What is the number of non-increasing 4 digit numbers?

Question

This problem, though quite simple, has stumped my teenage mind. How many 4-digit numbers are there whose digits are non-increasing? This seemed quite simple at first, meaning I have the digits [9 8 7 6 5 4 3 2 1 0], and I just pick four numbers from that which gives me the answer of 10C4, 210, but this fails to include the fact that a possible solution could be 9999, or 9988, or 6332, a number with repeating digits. How would I go about including this in an equation? What would that equation look like? I presume the solution would be something relating to the casework method, but I'm not very familiar with it in the first place.

Answer 1

Instead of normal combination , you should use combination with repetition , because the some digits may be equal such as $8888,6655$ etc if you use normal combination you find the digits of strictly increasing or decreasing. Then , $$C(10+4-1,4)=C(13,4)$$ by the formula of combination with repetition ,but realize that $C(13,4)$ counts the digit of $0000$ , so subtract it from total. Then asnwer is $C(13,4)-1$

Look at : Combination with repetition

Answer 2

So far you've counted all the options where there are four different digits making up the number, and realized that that isn't actually all of them. Now you need to figure out what the other options can look like.

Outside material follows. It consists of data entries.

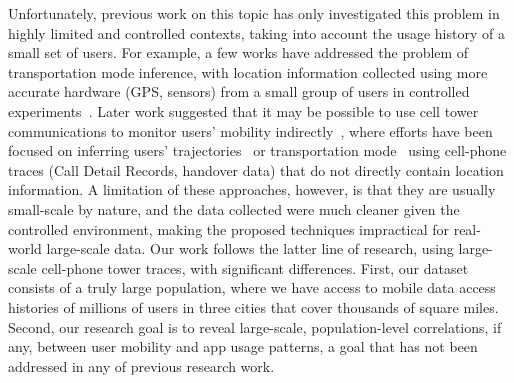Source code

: 
Unfortunately, previous work on this topic has only investigated this problem in highly limited and controlled contexts,
taking into account the usage history of a small set of users.
For example, a few works have addressed the problem of transportation mode inference,
with location information collected using more accurate 
hardware (\eg GPS, sensors) %
from a small group of users in controlled experiments~\cite{ohashi2014automatic, ryder2009ambulation, zheng2010understanding, biljecki2013transportation, stenneth2011transportation, waga2012detecting, widhalm2012transport, Reddy:2010:UMP:1689239.1689243}.
Later work suggested that it may be possible to use cell tower communications to monitor users' mobility indirectly~\cite{rose2006mobile},
where efforts have been focused on inferring users' trajectories~\cite{Alsolami2012Auth,jiang2013review}
or transportation mode~\cite{wang2010transportation,bekhor2015investigation} using cell-phone traces
(\eg Call Detail Records, handover data) that do not directly contain location information. 
A limitation of these approaches, however, is that they are usually small-scale by nature, and the 
data collected were much cleaner 
given the controlled environment, making the proposed techniques impractical  for real-world large-scale data. 
Our work follows the latter line of research, using large-scale cell-phone tower traces, with significant differences. 
First, our dataset consists of a truly large population,
where we have access to mobile data access histories of millions of users in three cities that cover thousands of square miles.
Second, %
our research goal is to reveal large-scale, population-level correlations,
if any, between user mobility and app usage patterns,
a goal that has not been addressed in any of previous research work.

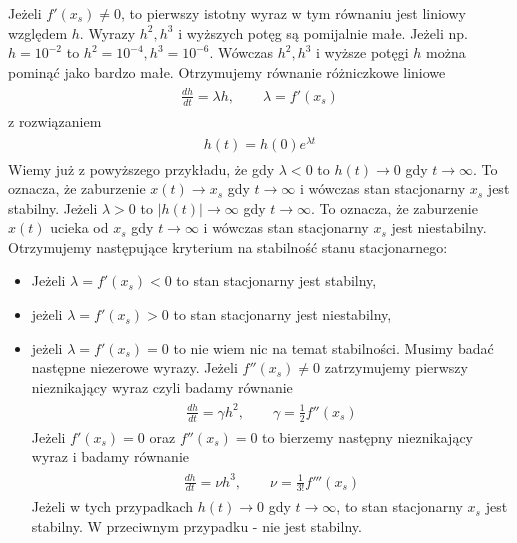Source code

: \documentclass[a4paper,12pt,polish]{sphinxmanual}
\begin{document}
Jeżeli $f'(x_s) \ne 0$, to pierwszy istotny wyraz w tym równaniu jest liniowy
względem $h$.  Wyrazy $h^2,  h^3$ i wyższych potęg są pomijalnie małe.
Jeżeli np. $h =10^{-2}$ to  $h^2 = 10^{-4},  h^3 = 10^{-6}$. Wówczas
$h^2,  h^3$ i wyższe potęgi $h$  można pominąć jako bardzo małe.
Otrzymujemy równanie różniczkowe liniowe
\label{ch1/chI023:equation-eqn14}\begin{gather}
\begin{split}\frac{dh}{dt} =\lambda h, \qquad \lambda = f'(x_s)\end{split}\label{ch1/chI023-eqn14}
\end{gather}
z rozwiązaniem
\label{ch1/chI023:equation-eqn15}\begin{gather}
\begin{split}h(t) = h(0)  e^{\lambda t}\end{split}\label{ch1/chI023-eqn15}
\end{gather}
Wiemy już z powyższego przykładu, że gdy $\lambda < 0$ to $h(t) \to 0$ gdy $t\to \infty$. To oznacza, że  zaburzenie $x(t) \to x_s$ gdy  $t \to \infty$  i wówczas stan stacjonarny $x_s$ jest stabilny.  Jeżeli  $\lambda > 0$ to $|h(t)| \to \infty$ gdy $t\to \infty$. To oznacza, że  zaburzenie $x(t)$ ucieka od $x_s$ gdy  $t \to \infty$  i wówczas stan stacjonarny $x_s$ jest niestabilny. Otrzymujemy następujące kryterium na stabilność stanu stacjonarnego:
\begin{itemize}
\item {} 
Jeżeli $\lambda = f'(x_s) < 0$ to  stan stacjonarny jest stabilny,

\item {} 
jeżeli $\lambda = f'(x_s) > 0$ to  stan stacjonarny jest niestabilny,

\item {} 
jeżeli $\lambda = f'(x_s) = 0$ to  nie wiem nic na temat stabilności. Musimy badać następne niezerowe wyrazy.  Jeżeli $f''(x_s) \ne 0$ zatrzymujemy pierwszy nieznikający wyraz czyli  badamy równanie
\label{ch1/chI023:equation-eqn16}\begin{gather}
\begin{split}\frac{dh}{dt} =\gamma h^2, \qquad \gamma  =  \frac{1}{2}f''(x_s)\end{split}\label{ch1/chI023-eqn16}
\end{gather}
Jeżeli  $f'(x_s) =0$ oraz $f''(x_s) =0$ to  bierzemy następny nieznikający wyraz i badamy równanie
\label{ch1/chI023:equation-eqn17}\begin{gather}
\begin{split} \frac{dh}{dt} =\nu h^3, \qquad \nu  =    \frac{1}{3!} f'''(x_s)\end{split}\label{ch1/chI023-eqn17}
\end{gather}
Jeżeli w tych przypadkach $h(t) \to 0$ gdy $t\to \infty$, to  stan stacjonarny $x_s$ jest stabilny. W przeciwnym przypadku  - nie jest stabilny.

\end{itemize}
\end{document}
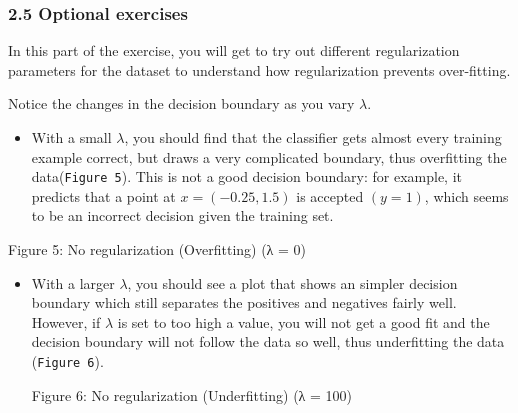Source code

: \documentclass[11pt]{article}
\providecommand{\tightlist}{%
      \setlength{\itemsep}{0pt}\setlength{\parskip}{0pt}}
\begin{document}
    \subsubsection{2.5 Optional exercises}\label{optional-exercises}

In this part of the exercise, you will get to try out different
regularization parameters for the dataset to understand how
regularization prevents over-fitting.

Notice the changes in the decision boundary as you vary \(\lambda\).

\begin{itemize}
\tightlist
\item
  With a small \(\lambda\), you should find that the classifier gets
  almost every training example correct, but draws a very complicated
  boundary, thus overfitting the data(\texttt{Figure\ 5}). This is not a
  good decision boundary: for example, it predicts that a point at
  \(x = (−0.25, 1.5)\) is accepted \((y = 1)\), which seems to be an
  incorrect decision given the training set.
\end{itemize}

Figure 5: No regularization (Overfitting) (λ = 0)

\begin{itemize}
\tightlist
\item
  With a larger \(\lambda\), you should see a plot that shows an simpler
  decision boundary which still separates the positives and negatives
  fairly well. However, if \(\lambda\) is set to too high a value, you
  will not get a good fit and the decision boundary will not follow the
  data so well, thus underfitting the data (\texttt{Figure\ 6}).

  Figure 6: No regularization (Underfitting) (λ = 100)
\end{itemize}


    
    
    
    
\end{document}
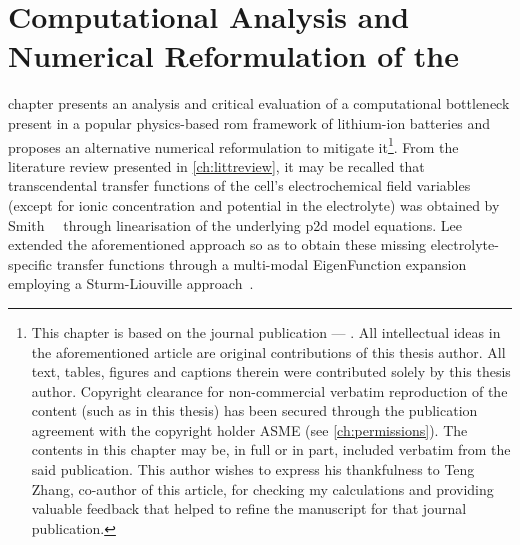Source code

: 
\graphicspath{{4/figures/}}

\chapter{Computational Analysis and Numerical Reformulation of the }\label{ch:improveddra}
\startcontents[chapters]

\bigskip

 chapter presents  an analysis and critical  evaluation of a
computational bottleneck present in  a popular physics-based \gls{rom} framework
of lithium-ion batteries and proposes  an alternative numerical reformulation to
mitigate  it\footnote{This  chapter is  based  on  the journal  publication  ---
.  All  intellectual  ideas in  the  aforementioned
article  are original  contributions of  this thesis  author. All  text, tables,
figures  and captions  therein were  contributed solely  by this  thesis author.
Copyright  clearance for  non-commercial  verbatim reproduction  of the  content
(such as in this thesis) has been secured through the publication agreement with
the  copyright holder  ASME (see  \cref{ch:permissions}). The  contents in  this
chapter may be, in full or in part, included verbatim from the said publication.
This  author wishes  to express  his thankfulness  to Teng  Zhang, co-author  of
this  article, for  checking  my calculations  and  providing valuable  feedback
that  helped to  refine  the  manuscript for  that  journal publication.}.  From
the  literature review  presented in  \cref{ch:littreview}, it  may be  recalled
that  transcendental  transfer functions  of  the  cell's electrochemical  field
variables  (except for  ionic concentration  and potential  in the  electrolyte)
was  obtained  by  Smith~\etal~\cite{Smith2007}  through  linearisation  of  the
underlying \gls{p2d} model equations. Lee~\etal~\cite{Lee2012a,Lee2012} extended
the aforementioned approach  so as to obtain  these missing electrolyte-specific
transfer  functions through  a multi-modal  EigenFunction expansion  employing a
Sturm-Liouville approach~\cite{Pryce1993}.


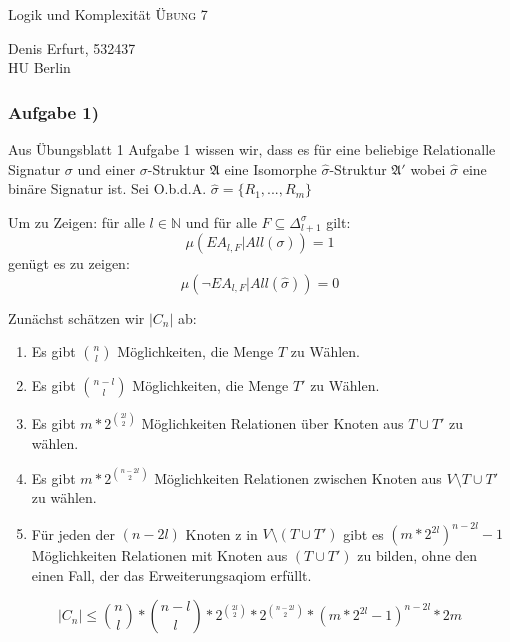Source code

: \documentclass[12pt]{article}
\begin{document}
\begin{center}
\Large
Logik und Komplexität  \textsc{ Übung 7 }
\end{center}

\begin{flushright}
Denis Erfurt, 532437\\
HU Berlin \\

\vspace{2 mm}

\end{flushright}

\subsubsection*{Aufgabe 1)}

Aus Übungsblatt 1 Aufgabe 1 wissen wir, dass es für eine beliebige Relationalle
Signatur $\sigma$ und einer $\sigma$-Struktur $\mathfrak{A}$ eine Isomorphe 
$\hat \sigma$-Struktur $\mathfrak{A}'$ wobei $\hat \sigma$ eine binäre Signatur
ist. Sei O.b.d.A. $\hat \sigma = \{ R_1, ..., R_m\}$

Um zu Zeigen: für alle $l\in\mathbb{N}$ und für alle $F\subseteq 
\Delta_{l+1}^\sigma$ gilt:
\[ \mu(EA_{l,F}|All(\sigma)) = 1 \] 
genügt es zu zeigen:
\[ \mu(\neg EA_{l,F}|All(\hat \sigma)) = 0 \]

Zunächst schätzen wir $|C_n|$ ab:
\begin{enumerate}
  \item Es gibt ${n \choose l}$ Möglichkeiten, die Menge $T$ zu Wählen.
  \item Es gibt ${n-l \choose l}$ Möglichkeiten, die Menge $T'$ zu Wählen.
  \item Es gibt $m * 2^{2l \choose 2}$ Möglichkeiten Relationen über Knoten aus
    $T\cup T'$ zu wählen.
  \item Es gibt $m * 2^{n-2l \choose 2}$ Möglichkeiten Relationen zwischen 
    Knoten aus $V\setminus T \cup T'$ zu wählen.
  \item Für jeden der $(n-2l)$ Knoten z in $V\setminus (T\cup T')$ gibt es 
    $(m*2^{2l})^{n-2l}-1$ Möglichkeiten Relationen mit Knoten aus $(T\cup T')$ 
    zu bilden, ohne den einen Fall, der das Erweiterungsaqiom erfüllt.
\end{enumerate}

\[ |C_n| \leq {n\choose l} * {n-l \choose l} * 2^{2l \choose 2} * 
  2^{n-2l\choose 2} * ( m * 2^{2l} - 1 )^{ n - 2l } * 2m  \] 
\end{document}
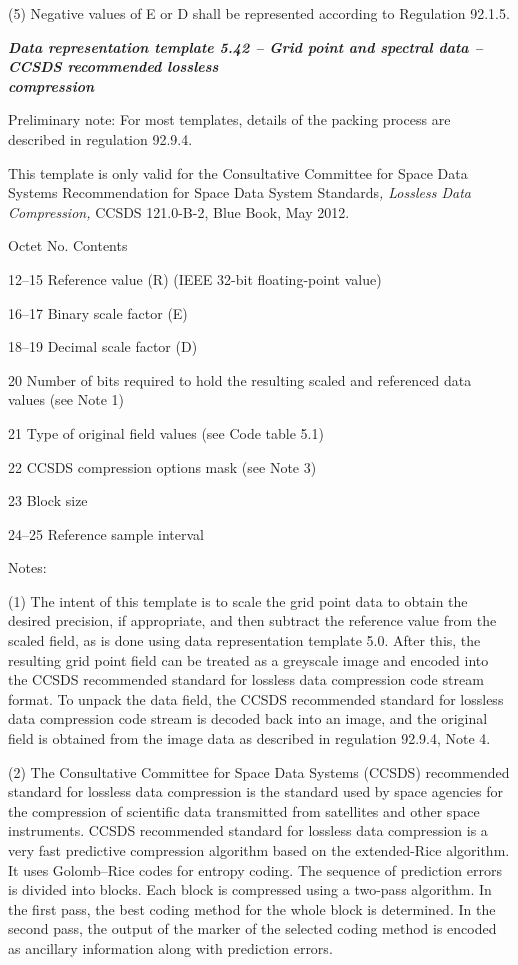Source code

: (5) Negative values of E or D shall be represented according to Regulation 92.1.5.

\emph{\textbf{Data representation template 5.42 -- Grid point and spectral data -- CCSDS recommended lossless\\
compression}}

Preliminary note: For most templates, details of the packing process are described in regulation 92.9.4.

This template is only valid for the Consultative Committee for Space Data Systems Recommendation for Space Data System Standards\emph{, Lossless Data Compression,} CCSDS 121.0-B-2, Blue Book, May 2012.

Octet No. Contents

12--15 Reference value (R) (IEEE 32-bit floating-point value)

16--17 Binary scale factor (E)

18--19 Decimal scale factor (D)

20 Number of bits required to hold the resulting scaled and referenced data values (see Note 1)

21 Type of original field values (see Code table 5.1)

22 CCSDS compression options mask (see Note 3)

23 Block size

24--25 Reference sample interval

Notes:

(1) The intent of this template is to scale the grid point data to obtain the desired precision, if appropriate, and then subtract the reference value from the scaled field, as is done using data representation template 5.0. After this, the resulting grid point field can be treated as a greyscale image and encoded into the CCSDS recommended standard for lossless data compression code stream format. To unpack the data field, the CCSDS recommended standard for lossless data compression code stream is decoded back into an image, and the original field is obtained from the image data as described in regulation 92.9.4, Note 4.

(2) The Consultative Committee for Space Data Systems (CCSDS) recommended standard for lossless data compression is the standard used by space agencies for the compression of scientific data transmitted from satellites and other space instruments. CCSDS recommended standard for lossless data compression is a very fast predictive compression algorithm based on the extended-Rice algorithm. It uses Golomb--Rice codes for entropy coding. The sequence of prediction errors is divided into blocks. Each block is compressed using a two-pass algorithm. In the first pass, the best coding method for the whole block is determined. In the second pass, the output of the marker of the selected coding method is encoded as ancillary information along with prediction errors.

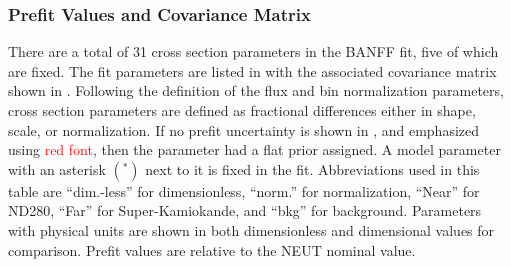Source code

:\subsubsection{Prefit Values and Covariance Matrix}

There are a total of 31 cross section parameters in the BANFF fit,
five of which are fixed. The fit parameters are listed in 
with the associated covariance matrix shown in .
Following the definition of the flux and bin normalization parameters,
cross section parameters are defined as fractional differences either
in shape, scale, or normalization. If no prefit uncertainty is shown
in , and emphasized using \textcolor{red}{red
font}, then the parameter had a flat prior assigned. A model parameter
with an asterisk $\left(^{*}\right)$ next to it is fixed in the fit.
Abbreviations used in this table are ``dim.-less'' for dimensionless,
``norm.'' for normalization, ``Near'' for ND280, ``Far'' for
Super-Kamiokande, and ``bkg'' for background. Parameters with physical
units are shown in both dimensionless and dimensional values for comparison.
Prefit values are relative to the NEUT nominal value.

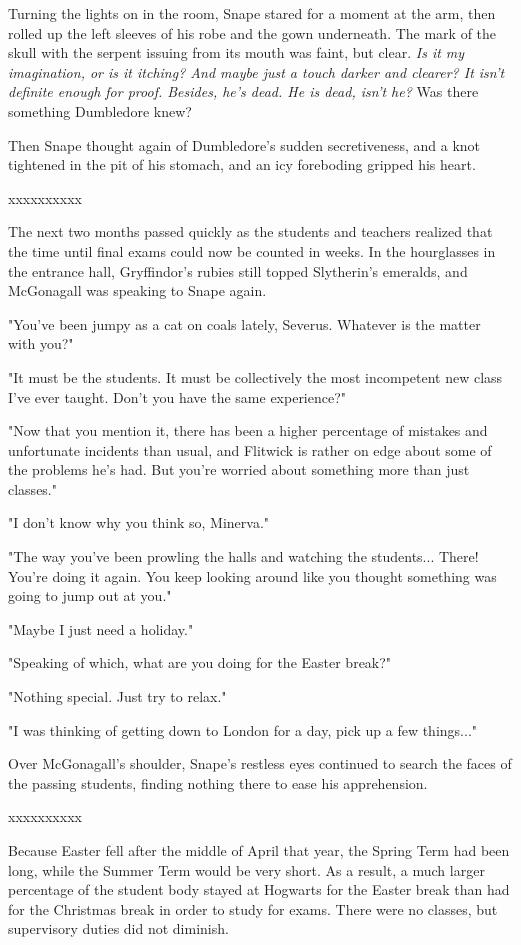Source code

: \documentclass[a4paper,11pt]{article}
\begin{document}
Turning the lights on in the room, Snape stared for a moment at the arm, then rolled up the left sleeves of his robe and the gown underneath. The mark of the skull with the serpent issuing from its mouth was faint, but clear. \emph{Is it my imagination, or is it itching? And maybe just a touch darker and clearer? It isn't definite enough for proof. Besides, he's dead. He is dead, isn't he?} Was there something Dumbledore knew?

Then Snape thought again of Dumbledore's sudden secretiveness, and a knot tightened in the pit of his stomach, and an icy foreboding gripped his heart.

xxxxxxxxxx

The next two months passed quickly as the students and teachers realized that the time until final exams could now be counted in weeks. In the hourglasses in the entrance hall, Gryffindor's rubies still topped Slytherin's emeralds, and McGonagall was speaking to Snape again.

"You've been jumpy as a cat on coals lately, Severus. Whatever is the matter with you?"

"It must be the students. It must be collectively the most incompetent new class I've ever taught. Don't you have the same experience?"

"Now that you mention it, there has been a higher percentage of mistakes and unfortunate incidents than usual, and Flitwick is rather on edge about some of the problems he's had. But you're worried about something more than just classes."

"I don't know why you think so, Minerva."

"The way you've been prowling the halls and watching the students... There! You're doing it again. You keep looking around like you thought something was going to jump out at you."

"Maybe I just need a holiday."

"Speaking of which, what are you doing for the Easter break?"

"Nothing special. Just try to relax."

"I was thinking of getting down to London for a day, pick up a few things..."

Over McGonagall's shoulder, Snape's restless eyes continued to search the faces of the passing students, finding nothing there to ease his apprehension.

xxxxxxxxxx

Because Easter fell after the middle of April that year, the Spring Term had been long, while the Summer Term would be very short. As a result, a much larger percentage of the student body stayed at Hogwarts for the Easter break than had for the Christmas break in order to study for exams. There were no classes, but supervisory duties did not diminish.
\end{document}
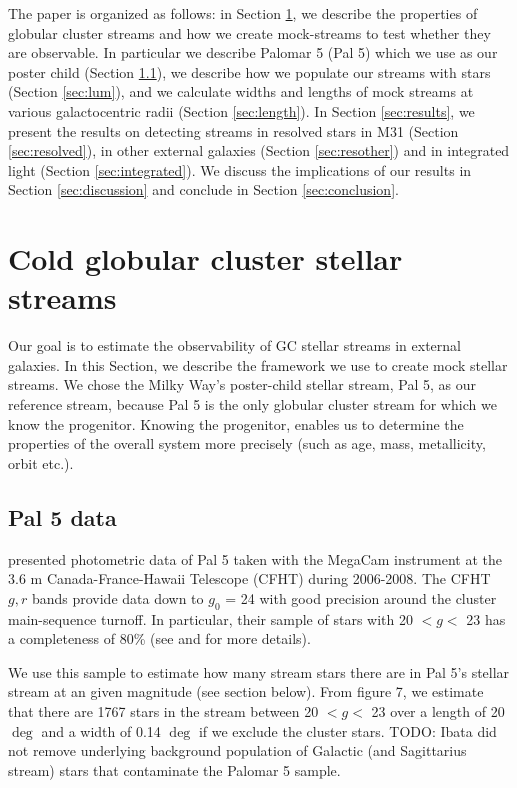 \documentclass[twocolumn]{aastex62}
\newcommand{\todo}[1]{{\color{red} TODO: #1}}
\begin{document}
The paper is organized as follows: in Section \ref{sec:coldstreams}, we describe the properties of globular cluster streams and how we create mock-streams to test whether they are observable. In particular we describe Palomar 5 (Pal 5) which we use as our poster child (Section \ref{sec:pal5}), we describe how we populate our streams with stars (Section \ref{sec:lum}), and we calculate widths and lengths of mock streams at various galactocentric radii (Section \ref{sec:length}). In Section \ref{sec:results}, we present the results on detecting streams in resolved stars in M31 (Section \ref{sec:resolved}), in other external galaxies (Section \ref{sec:resother}) and in integrated light (Section \ref{sec:integrated}). We discuss the implications of our results in Section \ref{sec:discussion} and conclude in Section \ref{sec:conclusion}.
%

\section{Cold globular cluster stellar streams}
\label{sec:coldstreams}
Our goal is to estimate the observability of GC stellar streams in external galaxies. In this Section, we describe the framework we use to create mock stellar streams.  We chose the Milky Way's poster-child stellar stream, Pal 5,  as our reference stream, because Pal 5 is the only globular cluster stream for which we know the progenitor. Knowing the progenitor, enables us to determine the properties of the overall system more precisely (such as age, mass, metallicity, orbit etc.). 

\subsection{Pal 5 data}
\label{sec:pal5}
 \citet{ibata16} presented photometric data of Pal 5 taken with the MegaCam instrument at the 3.6 m Canada-France-Hawaii Telescope (CFHT) during 2006-2008. The CFHT $g, r$ bands provide data down to $g_0$ = 24 with good precision around the cluster main-sequence turnoff. In particular, their sample of stars with 20 $< g <$ 23 has a completeness of 80\% (see \citealt{ibata16} and \citealt{ibata17} for more details). 
 
We use this sample to estimate how many stream stars there are in Pal 5's stellar stream at an given magnitude (see section below). From \citet{ibata16} figure 7, we estimate that there are 1767 stars in the stream between 20 $< g <$ 23 over a length of 20 $\deg$  and a width of 0.14 $\deg$ if we exclude the cluster stars. \todo{Ibata did not remove underlying background population of Galactic (and Sagittarius stream) stars that contaminate the Palomar 5 sample.}  
\end{document}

I think that the cases you're close to identifying are the answers to the question "which digits are repeated?". So far, you've done the "all digits are different" case. Another one might be "the first digit is repeated three times, and the last digit is different". Another might be "all digits are the same". Think through all these cases, and for each one count them up in the same way as you did the "all digits are different" case.

Alternatively, you don't need to use cases if you want to think about it a bit differently. You started by picking four numbers out of [9,8,7,6,5,4,3,2,1,0], but you made them all different. So you were never going to get something with repeated digits. What happens if you still pick four numbers, but let yourself pick the same number again?

Answer 3

Alternative approach that reaches the same answer as that of Bulbasaur.

Actually, his Combination with Repetition article can be construed to be an alternative presentation of Stars and Bars which is also discussed here.

Consider any specific solution to

$$x_1 + x_2 + \cdots + x_{10} = 4, \tag1 $$

where $x_1, x_2, \cdots, x_{10}$ are all required to be
non negative integers,
and $x_k$ refers to the number of occurrences of the digit $k$
in the 4 digit number, when $k \in \{1,2,\cdots, 9\}$.
You can then let $x_{10}$ refer to the number of zeroes in the 4 digit number.

For each such solution, there is exactly one way that the 4 digits that correspond to the solution may be permuted into a non-increasing order.

Therefore, the enumeration of the possible satisfying number of 4 digit numbers is the same as the enumeration of the number of solutions to the equation in (1) above.

Per the linked articles, the number of solutions to
$x_1 + x_2 + \cdots + x_k = n$,
where $x_1, \cdots, x_k$ are required to be non-negative integers is
$\displaystyle \binom{n + [k-1]}{k-1}.$

In the present problem, $n = 4$ and $k = 10$.

Further, as suggested in the answer by Bulbasaur, since having the leftmost digit equal $0$ is normally prohibited, the specific 4 digit string of $0-0-0-0$ may or may not be required to be deducted from the overall count.